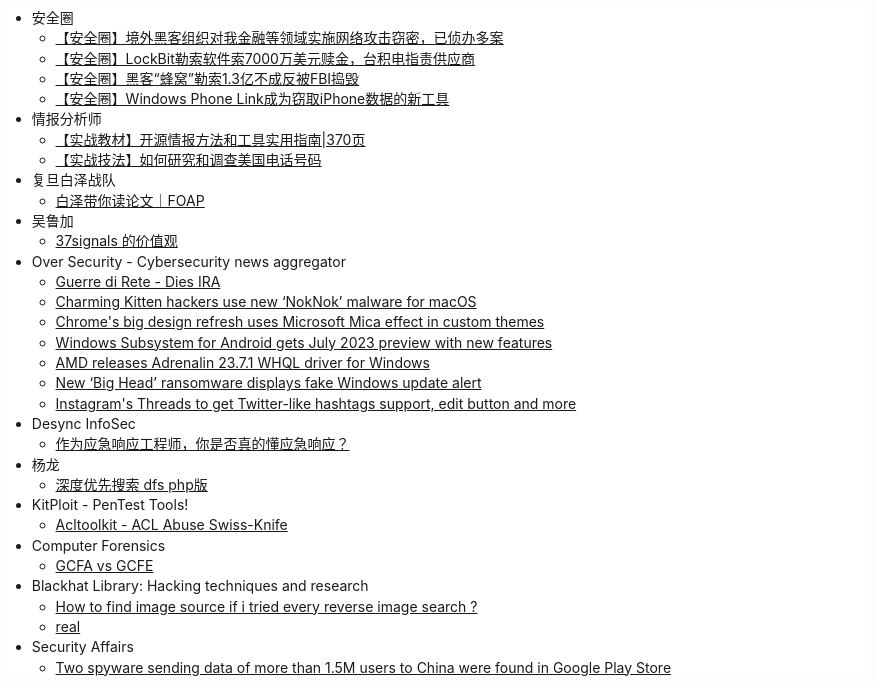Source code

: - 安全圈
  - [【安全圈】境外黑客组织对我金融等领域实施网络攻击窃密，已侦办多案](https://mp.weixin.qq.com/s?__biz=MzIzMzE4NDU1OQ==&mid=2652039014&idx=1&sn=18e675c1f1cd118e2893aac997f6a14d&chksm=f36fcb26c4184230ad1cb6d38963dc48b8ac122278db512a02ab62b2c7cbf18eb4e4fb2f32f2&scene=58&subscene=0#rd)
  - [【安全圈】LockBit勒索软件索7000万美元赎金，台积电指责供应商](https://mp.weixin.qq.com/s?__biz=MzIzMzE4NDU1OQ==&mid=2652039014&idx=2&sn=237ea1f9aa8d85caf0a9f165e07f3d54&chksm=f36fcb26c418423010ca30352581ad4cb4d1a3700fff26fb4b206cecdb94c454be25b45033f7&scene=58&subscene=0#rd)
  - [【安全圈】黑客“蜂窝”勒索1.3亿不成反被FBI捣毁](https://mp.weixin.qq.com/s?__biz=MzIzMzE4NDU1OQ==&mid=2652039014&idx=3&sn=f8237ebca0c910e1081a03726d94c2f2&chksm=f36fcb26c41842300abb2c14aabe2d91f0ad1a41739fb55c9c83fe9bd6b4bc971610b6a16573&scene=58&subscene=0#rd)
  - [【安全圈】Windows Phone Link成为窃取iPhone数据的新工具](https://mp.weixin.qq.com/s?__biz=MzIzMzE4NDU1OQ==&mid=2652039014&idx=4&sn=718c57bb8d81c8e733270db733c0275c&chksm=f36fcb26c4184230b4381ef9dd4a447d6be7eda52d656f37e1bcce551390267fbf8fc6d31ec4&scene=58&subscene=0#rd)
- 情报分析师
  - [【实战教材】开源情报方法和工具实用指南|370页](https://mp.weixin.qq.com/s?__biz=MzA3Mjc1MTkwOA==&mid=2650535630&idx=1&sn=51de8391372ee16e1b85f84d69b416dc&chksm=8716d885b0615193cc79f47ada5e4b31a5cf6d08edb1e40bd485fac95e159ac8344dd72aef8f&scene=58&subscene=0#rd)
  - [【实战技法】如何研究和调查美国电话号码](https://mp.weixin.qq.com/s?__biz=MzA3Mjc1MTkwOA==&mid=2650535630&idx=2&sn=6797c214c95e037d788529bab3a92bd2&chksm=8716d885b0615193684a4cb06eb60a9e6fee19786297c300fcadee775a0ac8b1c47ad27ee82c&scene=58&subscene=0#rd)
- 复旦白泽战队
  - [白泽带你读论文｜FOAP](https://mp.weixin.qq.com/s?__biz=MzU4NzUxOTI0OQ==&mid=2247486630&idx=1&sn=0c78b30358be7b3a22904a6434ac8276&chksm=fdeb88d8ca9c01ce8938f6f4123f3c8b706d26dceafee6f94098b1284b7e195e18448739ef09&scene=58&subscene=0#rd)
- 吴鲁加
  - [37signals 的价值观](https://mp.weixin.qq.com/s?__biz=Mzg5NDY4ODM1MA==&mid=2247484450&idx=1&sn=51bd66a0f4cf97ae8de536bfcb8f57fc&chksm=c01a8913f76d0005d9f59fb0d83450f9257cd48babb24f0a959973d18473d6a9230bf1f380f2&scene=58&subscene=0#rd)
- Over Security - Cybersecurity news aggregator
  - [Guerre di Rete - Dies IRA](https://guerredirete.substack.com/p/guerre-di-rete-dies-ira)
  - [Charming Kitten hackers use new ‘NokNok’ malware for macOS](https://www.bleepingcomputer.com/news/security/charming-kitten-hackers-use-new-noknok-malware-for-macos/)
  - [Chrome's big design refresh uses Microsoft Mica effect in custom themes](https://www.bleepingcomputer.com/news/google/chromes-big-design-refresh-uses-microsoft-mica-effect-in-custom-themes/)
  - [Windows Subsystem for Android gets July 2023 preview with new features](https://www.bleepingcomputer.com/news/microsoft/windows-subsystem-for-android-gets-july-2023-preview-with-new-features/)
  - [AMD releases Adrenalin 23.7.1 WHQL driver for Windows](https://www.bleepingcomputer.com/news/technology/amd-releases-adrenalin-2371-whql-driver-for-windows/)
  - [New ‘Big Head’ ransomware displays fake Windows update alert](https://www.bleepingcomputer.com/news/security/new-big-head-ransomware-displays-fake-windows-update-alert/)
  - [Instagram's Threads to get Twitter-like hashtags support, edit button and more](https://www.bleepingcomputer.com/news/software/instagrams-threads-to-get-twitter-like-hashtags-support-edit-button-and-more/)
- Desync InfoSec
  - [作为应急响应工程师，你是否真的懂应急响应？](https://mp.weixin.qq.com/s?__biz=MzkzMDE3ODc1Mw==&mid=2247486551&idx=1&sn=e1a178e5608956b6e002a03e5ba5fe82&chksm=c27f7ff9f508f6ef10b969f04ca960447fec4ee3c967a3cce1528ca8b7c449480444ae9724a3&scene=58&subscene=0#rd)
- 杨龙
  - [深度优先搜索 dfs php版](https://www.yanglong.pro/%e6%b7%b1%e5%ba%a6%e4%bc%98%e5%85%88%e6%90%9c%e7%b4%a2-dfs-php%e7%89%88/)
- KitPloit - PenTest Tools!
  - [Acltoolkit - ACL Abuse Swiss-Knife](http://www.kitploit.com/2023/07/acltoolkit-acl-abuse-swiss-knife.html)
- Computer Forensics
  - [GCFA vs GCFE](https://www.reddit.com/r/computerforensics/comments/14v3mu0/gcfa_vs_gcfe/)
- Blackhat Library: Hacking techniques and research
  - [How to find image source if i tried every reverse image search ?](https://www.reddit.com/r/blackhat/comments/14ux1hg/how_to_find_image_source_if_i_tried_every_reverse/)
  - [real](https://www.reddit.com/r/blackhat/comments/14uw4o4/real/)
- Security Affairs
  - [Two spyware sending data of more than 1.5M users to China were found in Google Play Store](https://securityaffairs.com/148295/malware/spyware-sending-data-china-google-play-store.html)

* * *

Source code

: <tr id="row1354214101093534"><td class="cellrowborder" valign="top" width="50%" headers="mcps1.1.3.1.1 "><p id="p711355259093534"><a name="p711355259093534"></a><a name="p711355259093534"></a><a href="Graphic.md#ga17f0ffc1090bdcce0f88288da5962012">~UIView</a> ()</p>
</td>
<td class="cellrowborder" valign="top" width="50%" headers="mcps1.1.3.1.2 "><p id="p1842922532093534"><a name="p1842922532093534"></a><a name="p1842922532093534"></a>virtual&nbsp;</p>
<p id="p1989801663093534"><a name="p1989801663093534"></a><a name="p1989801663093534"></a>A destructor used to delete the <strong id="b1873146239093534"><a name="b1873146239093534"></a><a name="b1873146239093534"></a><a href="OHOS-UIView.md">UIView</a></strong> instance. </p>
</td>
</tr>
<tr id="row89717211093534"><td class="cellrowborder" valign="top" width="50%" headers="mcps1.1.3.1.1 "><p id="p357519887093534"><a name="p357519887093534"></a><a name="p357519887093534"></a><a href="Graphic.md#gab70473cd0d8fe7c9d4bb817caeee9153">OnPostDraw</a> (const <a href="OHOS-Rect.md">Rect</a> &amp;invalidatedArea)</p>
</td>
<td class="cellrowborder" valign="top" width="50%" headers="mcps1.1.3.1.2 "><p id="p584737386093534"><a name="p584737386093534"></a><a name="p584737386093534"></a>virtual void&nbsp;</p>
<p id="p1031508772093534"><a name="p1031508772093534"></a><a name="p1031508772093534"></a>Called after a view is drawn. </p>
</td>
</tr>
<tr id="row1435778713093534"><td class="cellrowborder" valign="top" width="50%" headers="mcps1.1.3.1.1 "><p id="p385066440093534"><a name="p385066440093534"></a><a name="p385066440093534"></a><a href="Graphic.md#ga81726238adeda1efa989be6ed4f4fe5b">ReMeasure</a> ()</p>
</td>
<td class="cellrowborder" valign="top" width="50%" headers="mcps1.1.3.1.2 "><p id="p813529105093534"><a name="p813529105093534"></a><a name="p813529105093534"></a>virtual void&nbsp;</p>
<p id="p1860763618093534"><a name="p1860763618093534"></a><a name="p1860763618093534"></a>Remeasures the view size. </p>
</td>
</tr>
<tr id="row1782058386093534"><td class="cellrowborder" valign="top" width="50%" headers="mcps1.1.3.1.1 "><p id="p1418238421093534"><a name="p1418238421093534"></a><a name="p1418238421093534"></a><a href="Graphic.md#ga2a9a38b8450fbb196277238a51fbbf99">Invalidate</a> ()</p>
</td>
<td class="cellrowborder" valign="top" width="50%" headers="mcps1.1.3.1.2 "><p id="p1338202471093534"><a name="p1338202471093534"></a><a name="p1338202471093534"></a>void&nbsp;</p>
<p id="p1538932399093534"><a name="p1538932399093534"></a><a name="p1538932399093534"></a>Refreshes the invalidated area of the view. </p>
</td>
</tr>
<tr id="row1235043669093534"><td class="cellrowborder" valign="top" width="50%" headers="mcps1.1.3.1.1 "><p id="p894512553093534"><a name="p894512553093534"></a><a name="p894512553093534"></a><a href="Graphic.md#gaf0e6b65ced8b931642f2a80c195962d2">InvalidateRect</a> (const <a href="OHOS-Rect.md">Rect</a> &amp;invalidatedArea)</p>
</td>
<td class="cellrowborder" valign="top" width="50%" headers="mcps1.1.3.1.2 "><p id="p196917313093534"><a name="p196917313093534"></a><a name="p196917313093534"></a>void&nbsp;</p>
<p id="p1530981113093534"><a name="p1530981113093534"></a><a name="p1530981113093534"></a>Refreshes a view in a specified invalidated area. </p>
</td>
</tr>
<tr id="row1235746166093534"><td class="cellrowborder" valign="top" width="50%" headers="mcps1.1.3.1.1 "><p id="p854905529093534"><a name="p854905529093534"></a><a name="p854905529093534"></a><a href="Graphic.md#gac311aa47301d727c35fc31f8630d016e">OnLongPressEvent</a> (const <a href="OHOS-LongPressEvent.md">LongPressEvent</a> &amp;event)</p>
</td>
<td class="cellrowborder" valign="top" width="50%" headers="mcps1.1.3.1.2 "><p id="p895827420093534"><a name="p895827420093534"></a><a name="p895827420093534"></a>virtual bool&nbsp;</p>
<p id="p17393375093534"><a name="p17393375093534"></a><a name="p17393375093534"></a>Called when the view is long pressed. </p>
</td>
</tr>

**Exercise**
Copy out whichever lines of the listing contain the word "Refreshes".

**Exercise solution**
<p id="p1538932399093534"><a name="p1538932399093534"></a><a name="p1538932399093534"></a>Refreshes the invalidated area of the view. </p>
<p id="p1530981113093534"><a name="p1530981113093534"></a><a name="p1530981113093534"></a>Refreshes a view in a specified invalidated area. </p>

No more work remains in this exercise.